__Written exercise a__. Please extract every line in the entries below that contains the string "planeOp".

__Reading text__.

* * *

Tropical Greenhouse - Central Experimental Farm

Tropical Greenhouse - Central Experimental Farm


Ottawa, ON/ Troy Media/ - Ottawa: city of politicians, nice museums and, er, that's it. If that's how you view your nation's capital, think again. Once dubbed "the town that fun forgot", Canada's capital is proving the naysayers wrong. Here are six things about Canada's fourth largest city you likely didn't learn on that Grade Eight trip to watch Parliament in (in)action.

1. For 29 years, cowboy crooner Lucky Ron has channeled the likes of Johnny Cash and Stompin' Tom Connors every Saturday afternoon. That's long enough for older fans to bring their grown kids to the Chateau Lafayette, Ottawa's oldest tavern. The beer-refreshed regulars repeat the sober truths of Ron's patter word for word - hardly a stretch since the show's appeal is its constancy - and they join in on rousing renditions of such classics as "Ring of Fire" and "Tilsonburg." But get there early. The tiny space gets jammed with college kids, punks, soldiers, bank tellers, nurses, computer programmers - maybe a public servant or two, though they leave their bland at home.

* * *

__Written exercise b__. Retype the passage on Ottawa above word for word, from "1. For 29 years, cowboy" to "bland at home.".

__Entries__.
* * *

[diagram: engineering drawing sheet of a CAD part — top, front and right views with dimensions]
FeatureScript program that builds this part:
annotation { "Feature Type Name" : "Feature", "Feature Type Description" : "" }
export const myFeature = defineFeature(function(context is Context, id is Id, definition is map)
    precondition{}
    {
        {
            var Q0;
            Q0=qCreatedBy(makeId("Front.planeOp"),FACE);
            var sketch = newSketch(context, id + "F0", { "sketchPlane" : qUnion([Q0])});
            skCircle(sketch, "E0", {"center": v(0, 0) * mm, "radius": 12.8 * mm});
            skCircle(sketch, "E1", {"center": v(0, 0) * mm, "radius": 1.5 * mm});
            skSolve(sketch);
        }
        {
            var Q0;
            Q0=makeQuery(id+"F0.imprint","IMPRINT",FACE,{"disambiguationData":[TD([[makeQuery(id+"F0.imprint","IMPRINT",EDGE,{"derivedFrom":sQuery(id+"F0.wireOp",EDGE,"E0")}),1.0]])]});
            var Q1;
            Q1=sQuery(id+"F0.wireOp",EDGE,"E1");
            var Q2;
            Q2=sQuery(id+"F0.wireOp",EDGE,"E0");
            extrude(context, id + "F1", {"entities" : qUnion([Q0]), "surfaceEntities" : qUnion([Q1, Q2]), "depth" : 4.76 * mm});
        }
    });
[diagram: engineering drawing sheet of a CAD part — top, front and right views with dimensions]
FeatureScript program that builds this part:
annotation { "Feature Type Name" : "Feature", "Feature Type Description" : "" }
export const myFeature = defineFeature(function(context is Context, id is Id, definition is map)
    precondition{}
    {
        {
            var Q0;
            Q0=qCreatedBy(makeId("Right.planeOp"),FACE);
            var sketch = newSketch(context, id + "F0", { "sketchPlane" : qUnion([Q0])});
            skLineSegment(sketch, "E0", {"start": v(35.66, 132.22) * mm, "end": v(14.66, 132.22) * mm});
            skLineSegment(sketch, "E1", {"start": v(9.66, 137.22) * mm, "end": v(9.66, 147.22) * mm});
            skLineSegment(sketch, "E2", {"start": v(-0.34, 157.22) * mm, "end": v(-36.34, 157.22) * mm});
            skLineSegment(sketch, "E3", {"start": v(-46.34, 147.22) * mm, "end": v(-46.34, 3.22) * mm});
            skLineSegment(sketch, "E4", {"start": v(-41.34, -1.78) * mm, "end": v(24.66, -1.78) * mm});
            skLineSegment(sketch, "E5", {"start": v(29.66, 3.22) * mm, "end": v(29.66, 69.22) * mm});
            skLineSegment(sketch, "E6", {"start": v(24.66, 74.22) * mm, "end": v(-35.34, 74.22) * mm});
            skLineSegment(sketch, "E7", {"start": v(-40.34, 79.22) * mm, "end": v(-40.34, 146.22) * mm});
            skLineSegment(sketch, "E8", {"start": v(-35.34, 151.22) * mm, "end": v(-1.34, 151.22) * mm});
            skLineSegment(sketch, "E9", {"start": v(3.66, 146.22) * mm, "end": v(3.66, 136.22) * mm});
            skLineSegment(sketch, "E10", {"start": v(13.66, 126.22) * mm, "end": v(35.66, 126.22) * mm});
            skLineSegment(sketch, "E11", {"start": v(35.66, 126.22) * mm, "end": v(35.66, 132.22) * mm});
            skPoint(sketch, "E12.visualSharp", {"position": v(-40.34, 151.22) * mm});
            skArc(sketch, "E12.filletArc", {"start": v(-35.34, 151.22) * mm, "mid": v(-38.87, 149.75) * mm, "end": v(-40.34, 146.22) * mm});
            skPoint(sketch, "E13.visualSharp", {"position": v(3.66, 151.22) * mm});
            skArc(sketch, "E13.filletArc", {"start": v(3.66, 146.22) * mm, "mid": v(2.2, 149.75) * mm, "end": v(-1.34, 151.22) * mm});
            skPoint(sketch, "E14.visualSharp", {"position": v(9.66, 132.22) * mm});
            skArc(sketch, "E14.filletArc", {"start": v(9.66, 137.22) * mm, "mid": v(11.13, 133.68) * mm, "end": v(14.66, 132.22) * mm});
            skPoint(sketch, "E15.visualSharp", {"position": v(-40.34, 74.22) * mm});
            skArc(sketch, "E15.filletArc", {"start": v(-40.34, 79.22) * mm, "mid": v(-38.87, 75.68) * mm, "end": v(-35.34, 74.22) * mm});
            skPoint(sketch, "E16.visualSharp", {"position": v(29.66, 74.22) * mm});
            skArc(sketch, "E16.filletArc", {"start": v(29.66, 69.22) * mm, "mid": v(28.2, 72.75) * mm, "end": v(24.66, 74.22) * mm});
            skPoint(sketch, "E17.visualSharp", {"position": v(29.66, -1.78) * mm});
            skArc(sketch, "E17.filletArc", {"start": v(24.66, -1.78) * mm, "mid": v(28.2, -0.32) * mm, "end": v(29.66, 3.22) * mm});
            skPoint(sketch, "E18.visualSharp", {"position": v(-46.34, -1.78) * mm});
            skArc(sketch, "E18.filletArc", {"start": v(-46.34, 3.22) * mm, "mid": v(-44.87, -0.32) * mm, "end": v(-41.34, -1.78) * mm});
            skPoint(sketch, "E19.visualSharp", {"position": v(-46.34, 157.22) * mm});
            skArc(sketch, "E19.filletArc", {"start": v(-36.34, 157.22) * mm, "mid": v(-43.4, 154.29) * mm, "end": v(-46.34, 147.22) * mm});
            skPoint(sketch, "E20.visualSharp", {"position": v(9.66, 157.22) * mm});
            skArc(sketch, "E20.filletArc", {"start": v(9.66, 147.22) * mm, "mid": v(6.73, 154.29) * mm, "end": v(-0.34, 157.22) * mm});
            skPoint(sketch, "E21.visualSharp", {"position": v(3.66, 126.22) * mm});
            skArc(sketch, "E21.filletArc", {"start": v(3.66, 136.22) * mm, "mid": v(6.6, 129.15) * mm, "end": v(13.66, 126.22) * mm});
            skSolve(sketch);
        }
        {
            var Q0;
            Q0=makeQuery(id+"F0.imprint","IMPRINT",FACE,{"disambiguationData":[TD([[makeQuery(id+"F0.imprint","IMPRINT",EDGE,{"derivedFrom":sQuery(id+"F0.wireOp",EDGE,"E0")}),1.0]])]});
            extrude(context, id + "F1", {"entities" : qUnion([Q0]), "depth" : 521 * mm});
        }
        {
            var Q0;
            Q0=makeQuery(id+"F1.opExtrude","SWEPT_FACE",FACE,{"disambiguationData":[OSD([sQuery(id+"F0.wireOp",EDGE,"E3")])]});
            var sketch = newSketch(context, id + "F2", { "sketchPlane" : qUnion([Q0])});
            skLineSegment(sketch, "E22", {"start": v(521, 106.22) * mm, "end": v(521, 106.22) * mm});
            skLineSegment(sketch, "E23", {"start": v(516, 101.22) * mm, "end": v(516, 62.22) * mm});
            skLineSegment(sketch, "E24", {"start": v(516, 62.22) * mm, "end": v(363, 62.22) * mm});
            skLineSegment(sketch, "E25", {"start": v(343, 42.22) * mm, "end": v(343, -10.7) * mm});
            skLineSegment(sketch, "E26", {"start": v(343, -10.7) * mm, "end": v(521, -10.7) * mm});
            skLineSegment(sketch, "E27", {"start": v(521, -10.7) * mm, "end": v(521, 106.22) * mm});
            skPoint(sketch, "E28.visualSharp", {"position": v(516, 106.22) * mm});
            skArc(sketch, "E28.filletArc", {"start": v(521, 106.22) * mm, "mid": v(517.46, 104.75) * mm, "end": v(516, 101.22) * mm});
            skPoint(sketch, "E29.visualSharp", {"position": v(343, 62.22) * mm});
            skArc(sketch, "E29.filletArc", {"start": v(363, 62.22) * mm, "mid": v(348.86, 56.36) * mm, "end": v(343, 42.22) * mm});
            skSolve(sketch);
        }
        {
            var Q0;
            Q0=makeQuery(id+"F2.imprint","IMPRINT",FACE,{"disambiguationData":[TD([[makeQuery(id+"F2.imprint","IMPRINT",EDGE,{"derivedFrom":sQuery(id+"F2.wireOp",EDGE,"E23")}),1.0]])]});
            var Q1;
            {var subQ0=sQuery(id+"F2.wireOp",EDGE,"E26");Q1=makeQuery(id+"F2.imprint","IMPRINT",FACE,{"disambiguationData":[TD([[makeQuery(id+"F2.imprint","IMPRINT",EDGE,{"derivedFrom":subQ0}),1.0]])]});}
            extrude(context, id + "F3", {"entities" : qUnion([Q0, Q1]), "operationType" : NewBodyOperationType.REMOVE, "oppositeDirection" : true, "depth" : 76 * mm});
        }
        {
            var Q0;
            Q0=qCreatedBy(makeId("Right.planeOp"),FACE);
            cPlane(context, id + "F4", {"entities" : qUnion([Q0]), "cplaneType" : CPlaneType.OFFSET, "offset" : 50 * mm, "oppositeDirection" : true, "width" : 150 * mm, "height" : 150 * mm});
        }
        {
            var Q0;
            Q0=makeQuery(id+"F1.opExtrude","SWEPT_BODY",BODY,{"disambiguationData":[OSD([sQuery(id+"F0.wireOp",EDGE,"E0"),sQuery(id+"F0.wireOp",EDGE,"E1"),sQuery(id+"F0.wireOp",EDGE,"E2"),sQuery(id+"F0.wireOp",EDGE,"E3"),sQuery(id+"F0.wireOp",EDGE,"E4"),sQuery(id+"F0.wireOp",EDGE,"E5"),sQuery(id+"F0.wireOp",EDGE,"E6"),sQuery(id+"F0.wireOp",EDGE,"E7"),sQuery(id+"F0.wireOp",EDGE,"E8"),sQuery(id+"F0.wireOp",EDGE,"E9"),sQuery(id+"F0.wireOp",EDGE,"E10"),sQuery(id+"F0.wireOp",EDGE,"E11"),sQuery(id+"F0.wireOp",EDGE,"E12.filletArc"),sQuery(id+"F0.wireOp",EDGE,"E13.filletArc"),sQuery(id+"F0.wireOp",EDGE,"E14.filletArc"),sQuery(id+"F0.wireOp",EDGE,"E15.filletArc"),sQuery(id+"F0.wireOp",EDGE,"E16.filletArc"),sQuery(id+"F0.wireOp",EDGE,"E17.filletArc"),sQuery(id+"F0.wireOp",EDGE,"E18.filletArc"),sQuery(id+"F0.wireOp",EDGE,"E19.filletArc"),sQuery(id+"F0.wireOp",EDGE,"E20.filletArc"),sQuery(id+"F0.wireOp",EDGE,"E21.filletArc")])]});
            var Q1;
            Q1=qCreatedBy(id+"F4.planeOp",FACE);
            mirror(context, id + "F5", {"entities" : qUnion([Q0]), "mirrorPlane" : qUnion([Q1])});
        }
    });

* * *

__Task result a__.
            Q0=qCreatedBy(makeId("Front.planeOp"),FACE);
            Q0=qCreatedBy(makeId("Right.planeOp"),FACE);
            Q0=qCreatedBy(makeId("Right.planeOp"),FACE);
            Q1=qCreatedBy(id+"F4.planeOp",FACE);

__Task result b__.
1. For 29 years, cowboy crooner Lucky Ron has channeled the likes of Johnny Cash and Stompin' Tom Connors every Saturday afternoon. That's long enough for older fans to bring their grown kids to the Chateau Lafayette, Ottawa's oldest tavern. The beer-refreshed regulars repeat the sober truths of Ron's patter word for word - hardly a stretch since the show's appeal is its constancy - and they join in on rousing renditions of such classics as "Ring of Fire" and "Tilsonburg." But get there early. The tiny space gets jammed with college kids, punks, soldiers, bank tellers, nurses, computer programmers - maybe a public servant or two, though they leave their bland at home.